_Activity_:
Reproduce the part that opens with the line containing "## Schreib tips" and closes with the line containing "I am using VSCode", changing "Schachtelsätze" to "Bandwurmsätze" and keeping everything else the same.

_Records to process_:
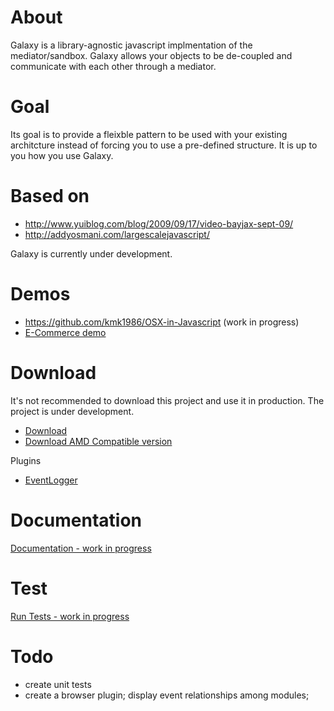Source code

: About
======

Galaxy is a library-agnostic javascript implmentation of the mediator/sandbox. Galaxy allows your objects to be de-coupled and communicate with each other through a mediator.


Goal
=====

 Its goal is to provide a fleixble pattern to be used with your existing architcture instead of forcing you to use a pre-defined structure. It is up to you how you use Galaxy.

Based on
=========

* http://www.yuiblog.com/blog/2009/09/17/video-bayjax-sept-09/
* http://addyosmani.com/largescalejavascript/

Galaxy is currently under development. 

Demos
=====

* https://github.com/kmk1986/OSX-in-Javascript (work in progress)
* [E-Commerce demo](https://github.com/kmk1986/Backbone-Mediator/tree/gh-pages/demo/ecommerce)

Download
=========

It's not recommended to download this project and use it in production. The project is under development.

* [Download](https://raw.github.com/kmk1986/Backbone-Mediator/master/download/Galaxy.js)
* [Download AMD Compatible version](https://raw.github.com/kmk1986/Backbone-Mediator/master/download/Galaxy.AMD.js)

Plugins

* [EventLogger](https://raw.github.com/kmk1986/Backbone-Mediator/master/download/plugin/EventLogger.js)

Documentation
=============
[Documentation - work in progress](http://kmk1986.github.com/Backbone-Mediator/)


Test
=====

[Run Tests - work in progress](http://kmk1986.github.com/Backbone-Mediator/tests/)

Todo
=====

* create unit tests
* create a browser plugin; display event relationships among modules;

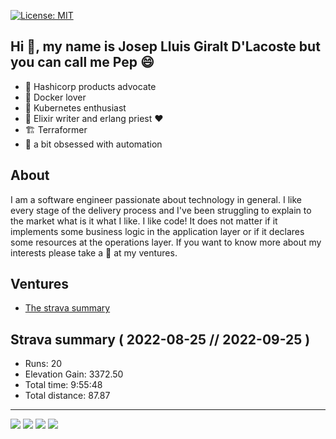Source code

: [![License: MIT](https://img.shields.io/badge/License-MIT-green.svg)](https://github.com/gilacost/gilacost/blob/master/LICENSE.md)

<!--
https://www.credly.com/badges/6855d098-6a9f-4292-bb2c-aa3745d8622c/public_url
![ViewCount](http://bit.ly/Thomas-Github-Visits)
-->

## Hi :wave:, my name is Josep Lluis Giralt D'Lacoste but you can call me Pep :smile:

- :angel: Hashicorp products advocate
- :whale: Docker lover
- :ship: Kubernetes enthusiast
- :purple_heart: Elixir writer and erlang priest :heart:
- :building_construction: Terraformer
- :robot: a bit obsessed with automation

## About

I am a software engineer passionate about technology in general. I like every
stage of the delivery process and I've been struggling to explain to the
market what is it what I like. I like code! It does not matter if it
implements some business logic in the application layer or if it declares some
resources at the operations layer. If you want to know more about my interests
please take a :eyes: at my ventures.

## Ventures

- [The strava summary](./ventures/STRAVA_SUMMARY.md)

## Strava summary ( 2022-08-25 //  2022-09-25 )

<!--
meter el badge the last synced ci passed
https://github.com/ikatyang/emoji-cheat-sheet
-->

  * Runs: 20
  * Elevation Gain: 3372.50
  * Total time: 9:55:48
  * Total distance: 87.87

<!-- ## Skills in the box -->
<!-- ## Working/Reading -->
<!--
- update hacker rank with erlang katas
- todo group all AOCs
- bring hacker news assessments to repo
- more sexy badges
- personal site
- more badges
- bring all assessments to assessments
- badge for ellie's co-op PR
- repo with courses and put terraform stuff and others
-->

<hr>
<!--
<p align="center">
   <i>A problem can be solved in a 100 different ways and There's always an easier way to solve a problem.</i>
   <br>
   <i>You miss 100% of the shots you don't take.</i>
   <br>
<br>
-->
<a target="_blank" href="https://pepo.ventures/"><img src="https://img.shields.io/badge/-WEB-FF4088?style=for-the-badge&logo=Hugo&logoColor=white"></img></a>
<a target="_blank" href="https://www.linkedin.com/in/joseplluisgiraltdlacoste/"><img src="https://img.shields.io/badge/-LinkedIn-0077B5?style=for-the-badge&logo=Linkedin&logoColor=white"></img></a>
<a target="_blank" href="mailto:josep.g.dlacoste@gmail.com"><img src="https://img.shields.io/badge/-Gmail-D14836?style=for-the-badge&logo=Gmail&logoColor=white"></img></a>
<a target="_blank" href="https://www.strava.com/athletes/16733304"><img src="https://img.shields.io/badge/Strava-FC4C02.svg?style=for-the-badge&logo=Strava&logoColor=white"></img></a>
* * *
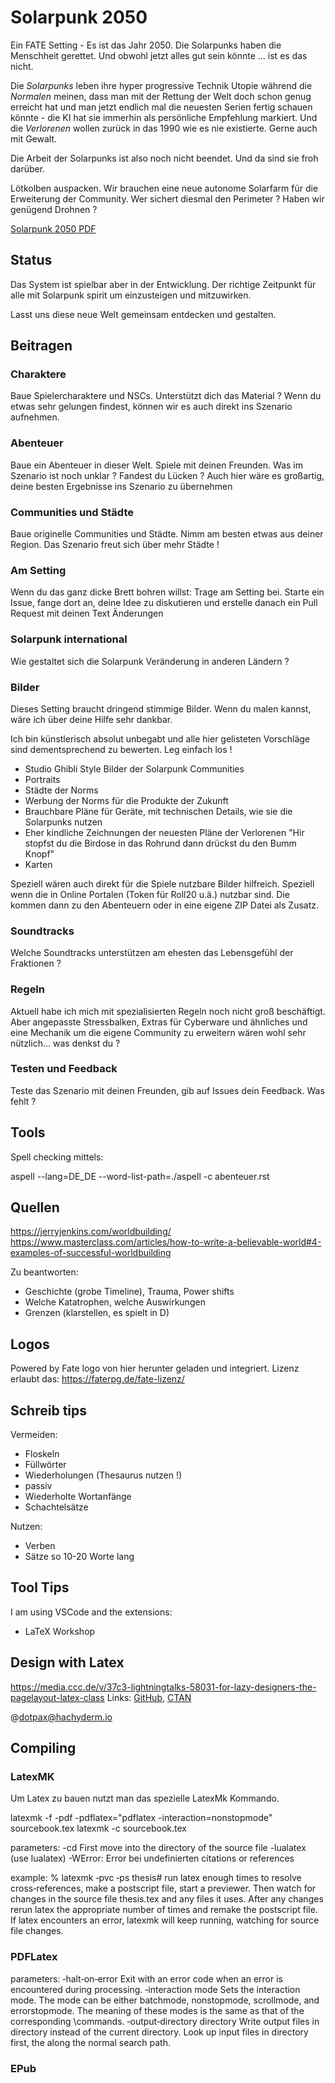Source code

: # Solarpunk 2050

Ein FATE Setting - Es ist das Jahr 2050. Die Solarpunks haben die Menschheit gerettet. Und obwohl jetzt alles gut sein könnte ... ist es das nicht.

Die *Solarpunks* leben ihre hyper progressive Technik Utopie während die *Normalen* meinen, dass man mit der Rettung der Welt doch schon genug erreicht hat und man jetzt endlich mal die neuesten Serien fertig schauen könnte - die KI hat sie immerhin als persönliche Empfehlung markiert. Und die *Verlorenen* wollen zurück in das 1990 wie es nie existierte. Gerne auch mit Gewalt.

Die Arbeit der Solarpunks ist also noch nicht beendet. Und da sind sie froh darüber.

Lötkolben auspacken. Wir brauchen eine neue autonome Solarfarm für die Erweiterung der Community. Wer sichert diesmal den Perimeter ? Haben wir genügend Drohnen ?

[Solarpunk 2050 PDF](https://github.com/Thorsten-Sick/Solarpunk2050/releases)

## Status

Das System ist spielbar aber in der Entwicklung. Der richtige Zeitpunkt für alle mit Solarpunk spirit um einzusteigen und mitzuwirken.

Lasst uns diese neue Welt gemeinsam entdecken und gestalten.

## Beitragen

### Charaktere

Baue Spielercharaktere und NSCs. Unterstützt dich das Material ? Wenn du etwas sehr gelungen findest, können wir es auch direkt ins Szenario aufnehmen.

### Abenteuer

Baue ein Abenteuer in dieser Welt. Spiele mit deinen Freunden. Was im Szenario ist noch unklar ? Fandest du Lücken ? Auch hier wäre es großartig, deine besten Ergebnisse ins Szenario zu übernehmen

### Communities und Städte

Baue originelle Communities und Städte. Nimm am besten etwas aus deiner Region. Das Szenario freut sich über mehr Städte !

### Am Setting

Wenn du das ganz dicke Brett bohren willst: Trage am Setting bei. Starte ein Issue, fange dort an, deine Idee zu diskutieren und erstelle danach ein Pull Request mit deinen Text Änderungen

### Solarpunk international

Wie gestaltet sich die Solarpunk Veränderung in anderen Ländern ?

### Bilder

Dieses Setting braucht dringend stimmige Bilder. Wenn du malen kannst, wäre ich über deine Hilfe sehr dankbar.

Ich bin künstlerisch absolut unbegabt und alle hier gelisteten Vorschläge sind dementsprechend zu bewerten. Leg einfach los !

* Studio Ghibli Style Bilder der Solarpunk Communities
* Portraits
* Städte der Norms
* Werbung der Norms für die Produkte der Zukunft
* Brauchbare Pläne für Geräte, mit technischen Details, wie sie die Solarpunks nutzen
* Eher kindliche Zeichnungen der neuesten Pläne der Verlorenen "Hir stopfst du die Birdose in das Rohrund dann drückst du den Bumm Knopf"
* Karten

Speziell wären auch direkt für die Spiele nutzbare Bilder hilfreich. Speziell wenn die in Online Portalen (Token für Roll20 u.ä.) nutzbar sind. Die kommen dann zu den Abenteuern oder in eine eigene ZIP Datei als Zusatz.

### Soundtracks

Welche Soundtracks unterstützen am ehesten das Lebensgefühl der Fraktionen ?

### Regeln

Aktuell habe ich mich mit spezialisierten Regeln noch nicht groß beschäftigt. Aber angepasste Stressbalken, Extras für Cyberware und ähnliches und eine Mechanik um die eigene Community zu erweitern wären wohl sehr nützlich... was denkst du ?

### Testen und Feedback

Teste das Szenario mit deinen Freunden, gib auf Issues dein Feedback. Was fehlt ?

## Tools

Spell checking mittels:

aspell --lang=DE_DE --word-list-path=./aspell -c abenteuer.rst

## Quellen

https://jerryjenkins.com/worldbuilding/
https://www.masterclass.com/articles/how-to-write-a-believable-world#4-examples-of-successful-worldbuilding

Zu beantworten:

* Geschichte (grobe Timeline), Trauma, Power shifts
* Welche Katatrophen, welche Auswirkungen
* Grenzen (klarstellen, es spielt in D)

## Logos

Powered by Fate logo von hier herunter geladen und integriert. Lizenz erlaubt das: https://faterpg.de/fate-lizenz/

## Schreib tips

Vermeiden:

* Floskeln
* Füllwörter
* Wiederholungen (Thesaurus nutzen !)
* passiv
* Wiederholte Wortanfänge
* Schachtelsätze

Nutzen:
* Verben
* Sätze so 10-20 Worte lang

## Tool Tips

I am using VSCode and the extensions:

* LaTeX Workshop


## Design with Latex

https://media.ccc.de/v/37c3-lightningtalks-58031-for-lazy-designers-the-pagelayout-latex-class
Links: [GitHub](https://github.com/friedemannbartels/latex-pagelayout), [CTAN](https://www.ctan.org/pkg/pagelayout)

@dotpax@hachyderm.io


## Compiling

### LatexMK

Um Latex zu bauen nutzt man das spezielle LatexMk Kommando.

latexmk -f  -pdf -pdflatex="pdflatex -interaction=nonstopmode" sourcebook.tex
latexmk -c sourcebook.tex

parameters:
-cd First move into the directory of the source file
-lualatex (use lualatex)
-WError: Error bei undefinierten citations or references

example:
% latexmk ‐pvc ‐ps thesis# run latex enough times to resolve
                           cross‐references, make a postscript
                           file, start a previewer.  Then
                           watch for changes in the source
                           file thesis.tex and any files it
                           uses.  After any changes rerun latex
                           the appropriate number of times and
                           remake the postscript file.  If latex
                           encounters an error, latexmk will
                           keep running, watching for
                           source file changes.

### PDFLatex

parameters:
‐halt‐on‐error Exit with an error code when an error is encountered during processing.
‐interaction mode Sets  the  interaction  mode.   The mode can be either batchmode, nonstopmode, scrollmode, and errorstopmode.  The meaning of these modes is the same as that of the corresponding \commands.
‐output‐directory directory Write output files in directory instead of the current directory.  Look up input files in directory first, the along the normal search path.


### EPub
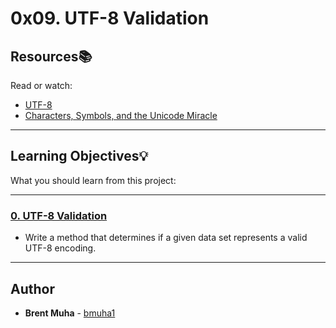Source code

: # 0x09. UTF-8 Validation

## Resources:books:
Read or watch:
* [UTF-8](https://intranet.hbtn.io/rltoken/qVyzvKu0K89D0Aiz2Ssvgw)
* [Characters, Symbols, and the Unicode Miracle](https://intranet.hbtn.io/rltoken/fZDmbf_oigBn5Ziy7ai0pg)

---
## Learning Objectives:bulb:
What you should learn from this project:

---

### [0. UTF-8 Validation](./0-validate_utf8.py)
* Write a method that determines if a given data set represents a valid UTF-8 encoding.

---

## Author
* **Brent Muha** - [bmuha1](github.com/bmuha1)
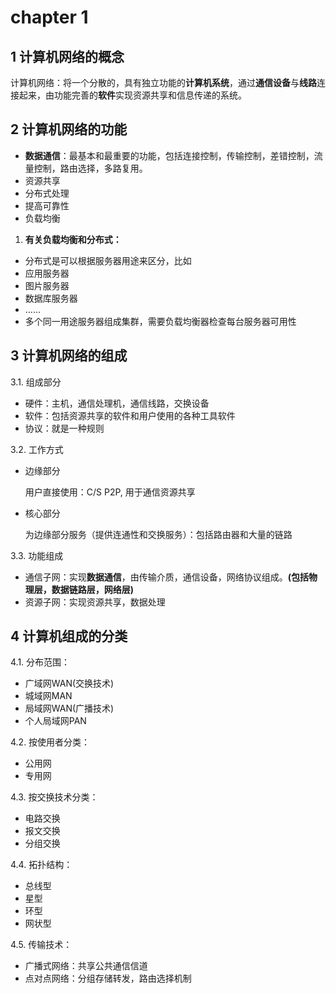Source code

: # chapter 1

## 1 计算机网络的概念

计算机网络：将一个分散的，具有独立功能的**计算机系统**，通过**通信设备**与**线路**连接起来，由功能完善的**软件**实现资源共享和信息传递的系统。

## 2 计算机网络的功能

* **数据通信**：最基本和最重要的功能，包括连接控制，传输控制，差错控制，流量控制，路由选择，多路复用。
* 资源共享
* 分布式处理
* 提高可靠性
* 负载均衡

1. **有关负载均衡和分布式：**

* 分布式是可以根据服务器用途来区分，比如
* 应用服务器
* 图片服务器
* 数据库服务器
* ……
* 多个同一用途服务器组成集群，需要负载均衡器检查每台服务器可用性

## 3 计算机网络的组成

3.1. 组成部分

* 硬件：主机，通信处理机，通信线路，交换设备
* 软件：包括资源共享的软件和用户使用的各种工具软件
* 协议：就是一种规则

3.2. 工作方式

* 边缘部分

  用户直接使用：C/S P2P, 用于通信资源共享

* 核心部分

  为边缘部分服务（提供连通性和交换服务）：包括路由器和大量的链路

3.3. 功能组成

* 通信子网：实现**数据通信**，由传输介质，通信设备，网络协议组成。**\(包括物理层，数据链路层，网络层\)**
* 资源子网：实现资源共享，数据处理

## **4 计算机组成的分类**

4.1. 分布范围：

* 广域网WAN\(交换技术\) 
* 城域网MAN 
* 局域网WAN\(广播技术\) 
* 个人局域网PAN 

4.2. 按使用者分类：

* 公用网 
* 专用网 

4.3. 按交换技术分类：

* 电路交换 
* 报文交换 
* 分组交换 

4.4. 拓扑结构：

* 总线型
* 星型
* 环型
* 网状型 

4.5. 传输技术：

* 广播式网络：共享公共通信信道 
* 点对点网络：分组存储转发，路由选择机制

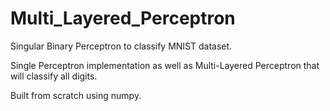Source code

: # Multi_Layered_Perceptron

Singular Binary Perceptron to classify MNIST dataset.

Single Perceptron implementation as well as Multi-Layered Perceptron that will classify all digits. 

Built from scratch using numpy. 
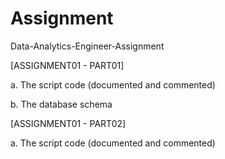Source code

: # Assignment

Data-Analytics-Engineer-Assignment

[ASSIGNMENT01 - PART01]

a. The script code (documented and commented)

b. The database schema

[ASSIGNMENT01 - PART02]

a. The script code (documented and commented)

_Task answer_:
## Schreib tips

Vermeiden:

* Floskeln
* Füllwörter
* Wiederholungen (Thesaurus nutzen !)
* passiv
* Wiederholte Wortanfänge
* Bandwurmsätze

Nutzen:
* Verben
* Sätze so 10-20 Worte lang

## Tool Tips

I am using VSCode and the extensions:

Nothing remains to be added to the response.